An administrator at the Cybersecurity and Infrastructure Security Agency - the government body responsible for protecting critical infrastructure - accidentally published AWS GovCloud credentials on GitHub in a public repository literally named "Private-CISA." The irony is almost too perfect.
The repository, discovered by GitGuardian researchers on May 15, contained AWS GovCloud administrative credentials for three high-privilege accounts, plaintext passwords for dozens of internal CISA systems stored in CSV files, cloud access tokens, SSH keys, and internal documentation of the agency's software development processes.
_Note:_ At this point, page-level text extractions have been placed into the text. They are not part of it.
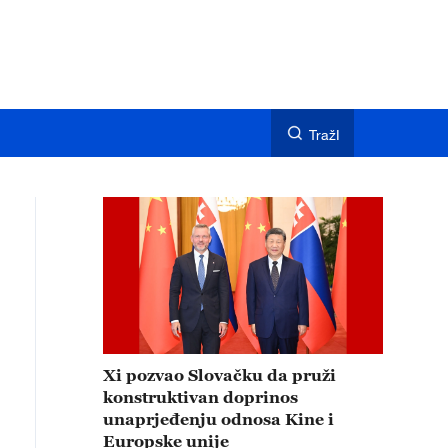
TražI
Xi pozvao Slovačku da pruži
konstruktivan doprinos
unaprjeđenju odnosa Kine i
Europske unije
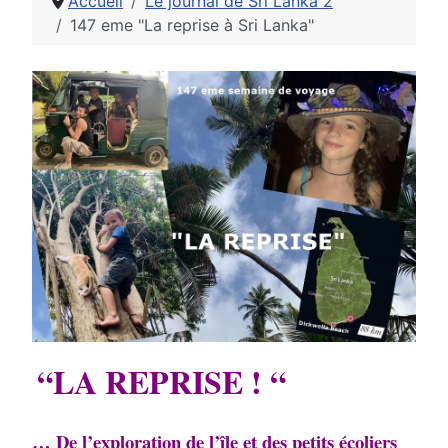
Accueil
Le journal de Sri Lanka 2
147 eme "La reprise à Sri Lanka"
“LA REPRISE ! “
… De l’exploration de l’île et des petits écoliers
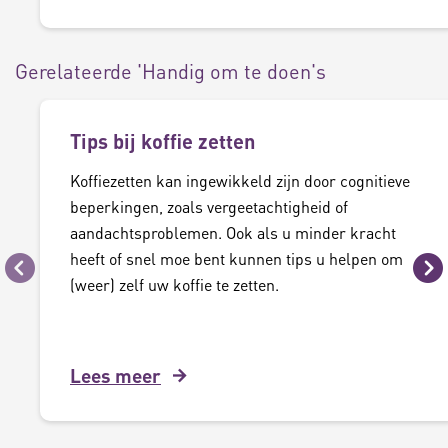
Gerelateerde 'Handig om te doen's
Tips bij koffie zetten
Koffiezetten kan ingewikkeld zijn door cognitieve
beperkingen, zoals vergeetachtigheid of
aandachtsproblemen. Ook als u minder kracht
heeft of snel moe bent kunnen tips u helpen om
Vorige
Vo
(weer) zelf uw koffie te zetten.
Lees meer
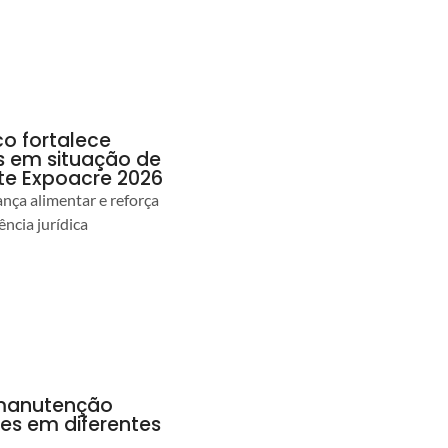
co fortalece
as em situação de
te Expoacre 2026
ança alimentar e reforça
ência jurídica
a manutenção
pes em diferentes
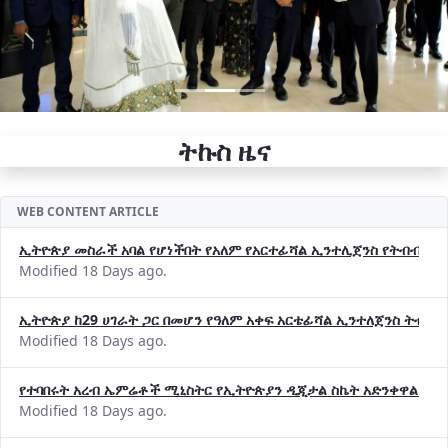
ትኩስ ዜና
WEB CONTENT ARTICLE
ኢትዮጵያ መስራች አባል የሆነችበት የአለም የአርተፊሻል ኢንተሊጀንስ የትብብር ድርጅት (
Modified 18 Days ago.
ኢትዮጵያ ከ29 ሀገራት ጋር በመሆን የዓለም አቀፍ አርቴፊሻል ኢንተለጀንስ ትብብ
Modified 18 Days ago.
የተባበሩት አረብ ኤምሬቶች ሚኒስትር የኢትዮጵያን ዲጂታል ስኬት አድንቀዋል —የ
Modified 18 Days ago.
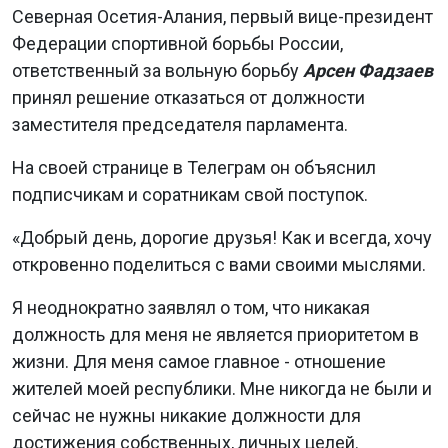
Северная Осетия-Алания, первый вице-президент
Федерации спортивной борьбы России,
ответственный за вольную борьбу
Арсен Фадзаев
принял решение отказаться от должности
заместителя председателя парламента.
На своей странице в Телеграм он объяснил
подписчикам и соратникам свой поступок.
«Добрый день, дорогие друзья! Как и всегда, хочу
откровенно поделиться с вами своими мыслями.
Я неоднократно заявлял о том, что никакая
должность для меня не является приоритетом в
жизни. Для меня самое главное - отношение
жителей моей республики. Мне никогда не были и
сейчас не нужны никакие должности для
достижения собственных, личных целей.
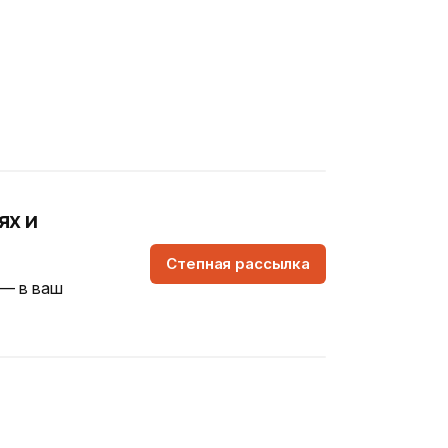
ях и
Степная рассылка
 — в ваш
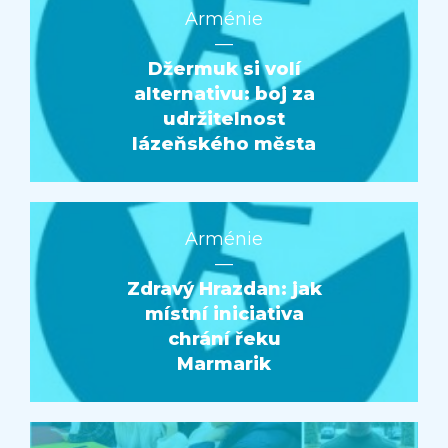
Arménie
—
Džermuk si volí
alternativu: boj za
udržitelnost
lázeňského města
Arménie
—
Zdravý Hrazdan: jak
místní iniciativa
chrání řeku
Marmarik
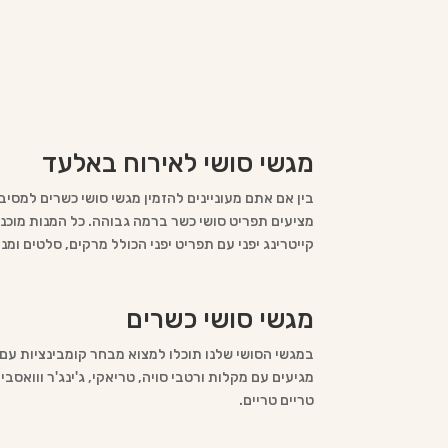
מגשי סושי לאירוח באלעד
בין אם אתם מעוניינים להזמין מגשי סושי כשרים למסיב
מציעים תפריט סושי כשר ברמה גבוהה. כל המנות מוכנות 
קייטרינג יפני עם תפריט יפני הכולל מרקים, סלטים ומנ
מגשי סושי כשרים
במגשי הסושי שלנו תוכלו למצוא מבחר קומבינציות עם מב
מגיעים עם מקלות ורטבי סויה, טריאקי, ג'ינג'ר ווואסב
טריים טריים.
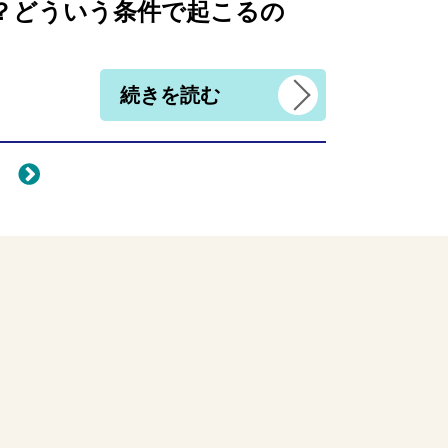
？どういう条件で起こるの
続きを読む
Essentially, everything you'd need to compromise CISA's secure development environment.
Here's the part that makes this worse: the contractor had deliberately disabled GitHub's built-in secret detection features. This wasn't an accidental paste into a public gist. This was systematic negligence - using a public GitHub repository as a personal synchronization tool between work and home computers, with active measures taken to prevent GitHub from warning about exposed secrets.
Security researchers found explicit commands to disable secret detection, passwords stored in plaintext CSV files, and backup files committed directly to Git. The exposed AWS keys remained valid for 48 hours after discovery, revealing inadequate credential revocation procedures at an agency that literally writes the playbook for government cybersecurity.
CISA teaches everyone else about security hygiene, but human error doesn't care about your job title. The agency publishes guidelines on secure development practices, credential management, and secrets detection. Their own contractor violated essentially every single one of those guidelines in a repository that could have been discovered by anyone with a GitHub account.
The timing is particularly bad. CISA has been operating with reduced staffing due to recent budget cuts and personnel losses. This breach occurred during a period when the agency needs credibility more than ever to justify its mission and funding. Nothing undermines trust in a security organization faster than being unable to secure your own systems.
The broader lesson isn't about one contractor's mistake - it's about the gap between security policy and security culture. CISA can mandate best practices, deploy monitoring tools, and publish incident response playbooks. But if the people building systems treat security as a checkbox exercise instead of an operational requirement, none of that infrastructure matters.